### Task requirements
**A)** According to the Aspose.Words FOSS project description, which library does the PDF export use?
**B)** Write the next part of the Aspose.Words FOSS project description, picking up right after its final line.

### Passage provided
Skip to main content

Lightweight free open-source alternative to Aspose.Words — convert DOCX, DOC, RTF to Markdown, text, and PDF

Project description

Aspose.Words FOSS

A lightweight, open-source Python library for converting DOCX, DOC, RTF, TXT, and MD files to DOCX, Markdown, plain text, and PDF without requiring Microsoft Word.

A free, lightweight version of Aspose.Words for Python via .NET with a compatible API (Document, SaveFormat, SaveOptions).

Python License: MIT

Features

  • DOCX Read/Write: Pure Python reader using only the standard library (zipfile, xml.etree)
  • DOC Support: Word 97-2003 binary format reader via olefile
  • RTF Support: Rich Text Format reader via OLE2 delegation
  • Plain Text & Markdown Input: Read .txt and .md files
  • Markdown Export: Rich formatting — headings, bold/italic/strikethrough/underline, ordered and unordered lists (including nested), tables, block quotes, code blocks, and hyperlinks. Encoding and paragraph break sequence are configurable
  • PDF Export: Generate PDF output via fpdf2. Applied PdfSaveOptions fields: compliance, image_compression, jpeg_quality, outline_options, export_document_structure, export_bookmarks_outline, zoom_behavior, zoom_factor, display_doc_title
  • Plain Text Export: Extract document text content

Installation

From PyPI:

pip install aspose-words-foss

Nightly (latest from GitHub):

pip install git+https://github.com/aspose-words-foss/Aspose.Words-FOSS-for-Python.git

Quick Start

Convert a document to Markdown

import aspose.words_foss as aw

doc = aw.Document("input.docx")  # or .doc, .rtf, .txt, .md
doc.save("output.md", aw.SaveFormat.MARKDOWN)

Export to PDF

import aspose.words_foss as aw

doc = aw.Document("input.docx")
doc.save("output.pdf", aw.SaveFormat.PDF)

Export to DOCX

import aspose.words_foss as aw

doc = aw.Document("input.docx")  # or .doc, .rtf
doc.save("output.docx", aw.SaveFormat.DOCX)

Extract plain text

import aspose.words_foss as aw

doc = aw.Document("input.docx")
text = doc.get_text()

Save with options

import aspose.words_foss as aw
from aspose.words_foss.saving import (
    MarkdownSaveOptions,
    OoxmlSaveOptions,
    PdfSaveOptions,
    CompressionLevel,
)

doc = aw.Document("input.docx")

# Markdown: underline, encoding, paragraph break
md_opts = MarkdownSaveOptions()

### Given information
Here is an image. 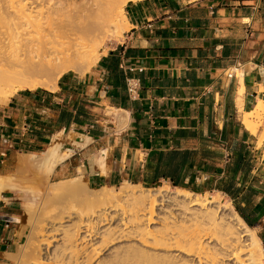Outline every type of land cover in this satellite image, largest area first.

### Answers by task
**A)** fpdf2

**B)**
md_opts.export_underline_formatting = True
md_opts.encoding = "utf-8-sig"        # write a UTF-8 BOM
md_opts.paragraph_break = "\r\n"      # CRLF between paragraphs
doc.save("output.md", md_opts)

# DOCX: compression level
ooxml_opts = OoxmlSaveOptions()
ooxml_opts.compression_level = CompressionLevel.MAXIMUM
doc.save("output.docx", ooxml_opts)

pdf_opts = PdfSaveOptions()
doc.save("output.pdf", pdf_opts)

Requirements

  • Python 3.10 or higher
  • olefile >= 0.46
  • fpdf2 >= 2.7.0
  • pydantic >= 2.0.0

API Examples

Runnable examples demonstrating the aspose.words_foss API: ApiExamples folder

Files

File What it shows
convert_document.py Every input format (DOCX, DOC, RTF, TXT, MD) to every output format (Markdown, PDF, TXT)
working_with_markdown_save_options.py MarkdownSaveOptionsexport_underline_formatting, encoding, paragraph_break
working_with_ooxml_save_options.py OoxmlSaveOptions for DOCX export — pretty_format, compression_level
working_with_pdf_save_options.py PDF export from all input formats
working_with_txt_save_options.py Plain-text export and get_text()
working_with_images.py Image-containing documents to all output formats

Running

# Individual scripts
python ApiExamples/convert_document.py

# All via pytest
python -m pytest ApiExamples/ -v --rootdir=ApiExamples -c ApiExamples/pytest.ini

Input / Output

  • Input: tests/data/input/ (shared test fixtures)
  • Output: ApiExamples/output/ (git-ignored)

License

This project is licensed under the MIT License - see the LICENSE file for details.

Support

Project details


Download files

Download the file for your platform. If you're not sure which to choose, learn more about installing packages.

Source Distribution

aspose_words_foss-26.5.0.tar.gz (559.6 kB view details)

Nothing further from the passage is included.